_Collected data entries_
******************************
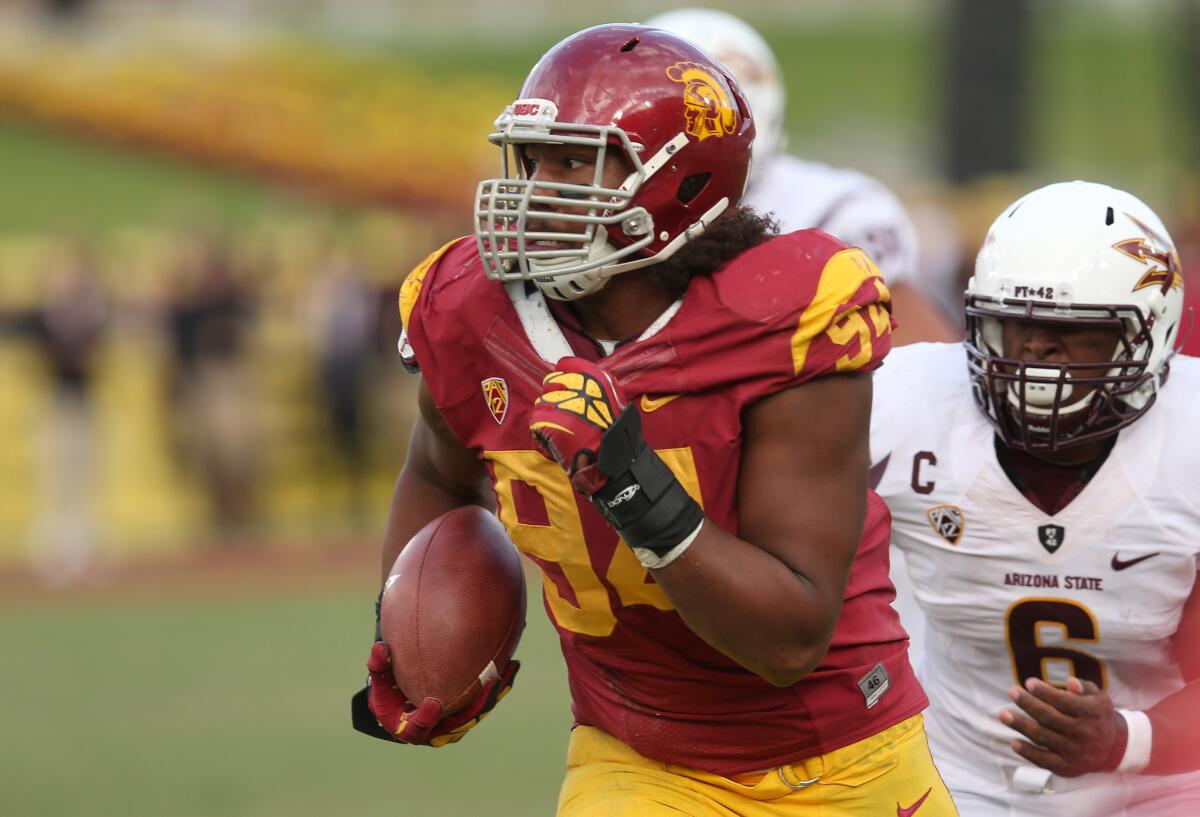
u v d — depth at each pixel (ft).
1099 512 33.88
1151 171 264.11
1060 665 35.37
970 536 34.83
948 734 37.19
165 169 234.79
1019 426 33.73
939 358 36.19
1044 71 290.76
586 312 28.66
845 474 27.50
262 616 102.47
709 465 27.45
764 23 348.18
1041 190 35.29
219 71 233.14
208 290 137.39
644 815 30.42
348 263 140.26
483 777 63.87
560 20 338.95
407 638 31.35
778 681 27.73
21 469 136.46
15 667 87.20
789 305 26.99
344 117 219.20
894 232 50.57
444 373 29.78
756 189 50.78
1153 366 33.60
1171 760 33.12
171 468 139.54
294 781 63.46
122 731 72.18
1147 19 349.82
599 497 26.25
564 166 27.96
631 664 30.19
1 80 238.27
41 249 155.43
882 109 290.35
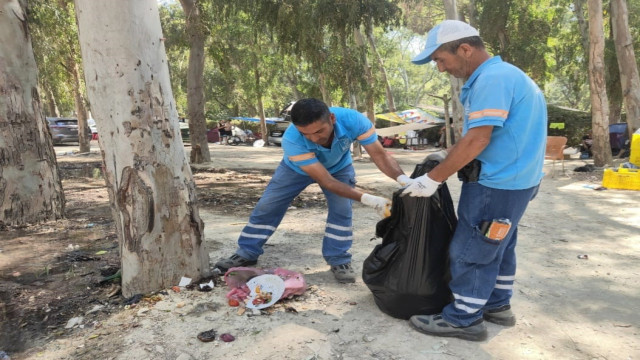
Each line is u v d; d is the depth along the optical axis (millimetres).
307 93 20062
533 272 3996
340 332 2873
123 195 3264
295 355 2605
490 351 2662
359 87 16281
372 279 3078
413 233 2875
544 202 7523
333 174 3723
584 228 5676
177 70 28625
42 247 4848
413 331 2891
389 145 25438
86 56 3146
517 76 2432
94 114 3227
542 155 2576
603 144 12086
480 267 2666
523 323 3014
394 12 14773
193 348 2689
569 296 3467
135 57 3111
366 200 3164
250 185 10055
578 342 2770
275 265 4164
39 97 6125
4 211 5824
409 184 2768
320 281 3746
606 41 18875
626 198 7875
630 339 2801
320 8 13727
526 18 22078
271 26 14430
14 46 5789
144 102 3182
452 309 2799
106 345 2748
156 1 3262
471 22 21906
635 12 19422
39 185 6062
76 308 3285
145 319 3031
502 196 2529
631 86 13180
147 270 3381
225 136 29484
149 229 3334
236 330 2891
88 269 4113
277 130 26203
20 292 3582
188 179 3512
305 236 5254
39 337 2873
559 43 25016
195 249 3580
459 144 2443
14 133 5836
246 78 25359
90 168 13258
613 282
******************************
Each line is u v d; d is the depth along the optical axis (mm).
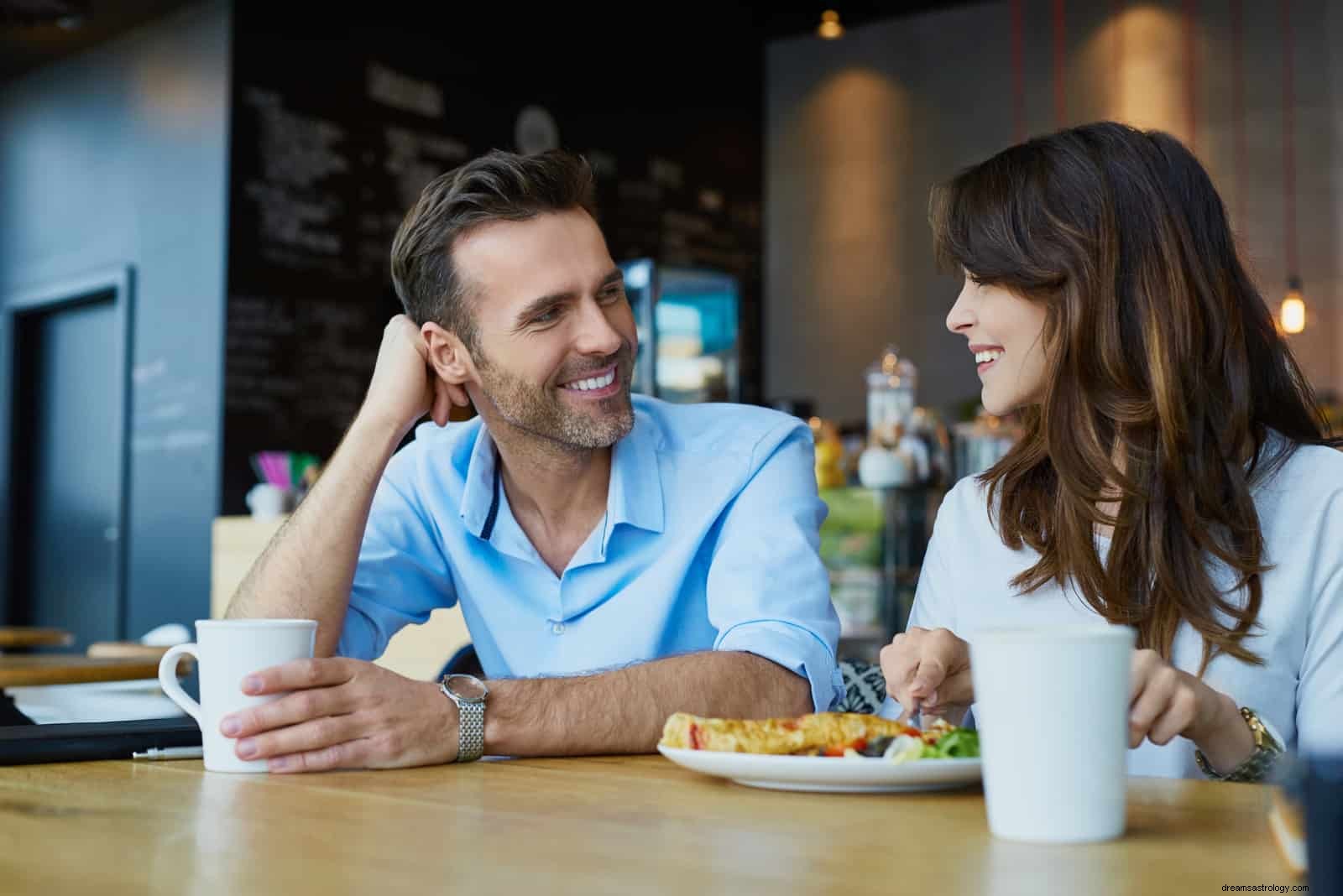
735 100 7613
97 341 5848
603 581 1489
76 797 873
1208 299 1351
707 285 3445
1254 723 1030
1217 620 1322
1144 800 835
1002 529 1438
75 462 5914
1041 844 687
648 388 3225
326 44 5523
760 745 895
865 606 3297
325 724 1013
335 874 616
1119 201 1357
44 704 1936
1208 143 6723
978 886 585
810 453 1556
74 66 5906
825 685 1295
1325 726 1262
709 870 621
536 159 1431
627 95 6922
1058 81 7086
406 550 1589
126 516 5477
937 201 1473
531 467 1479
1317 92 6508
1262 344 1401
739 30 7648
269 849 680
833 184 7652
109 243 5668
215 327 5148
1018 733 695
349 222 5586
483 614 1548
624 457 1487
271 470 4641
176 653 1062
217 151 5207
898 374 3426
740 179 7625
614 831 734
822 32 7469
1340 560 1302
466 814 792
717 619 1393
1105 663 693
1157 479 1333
******************************
_WORK ITEM_
Produce only the lines from the line containing "531 467 1479" through the line containing "1157 479 1333", inclusive of both, exactly as they stand in the entries above.

_TASK ANSWER_
531 467 1479
1317 92 6508
1262 344 1401
739 30 7648
269 849 680
833 184 7652
109 243 5668
215 327 5148
1018 733 695
349 222 5586
483 614 1548
624 457 1487
271 470 4641
176 653 1062
217 151 5207
898 374 3426
740 179 7625
614 831 734
822 32 7469
1340 560 1302
466 814 792
717 619 1393
1105 663 693
1157 479 1333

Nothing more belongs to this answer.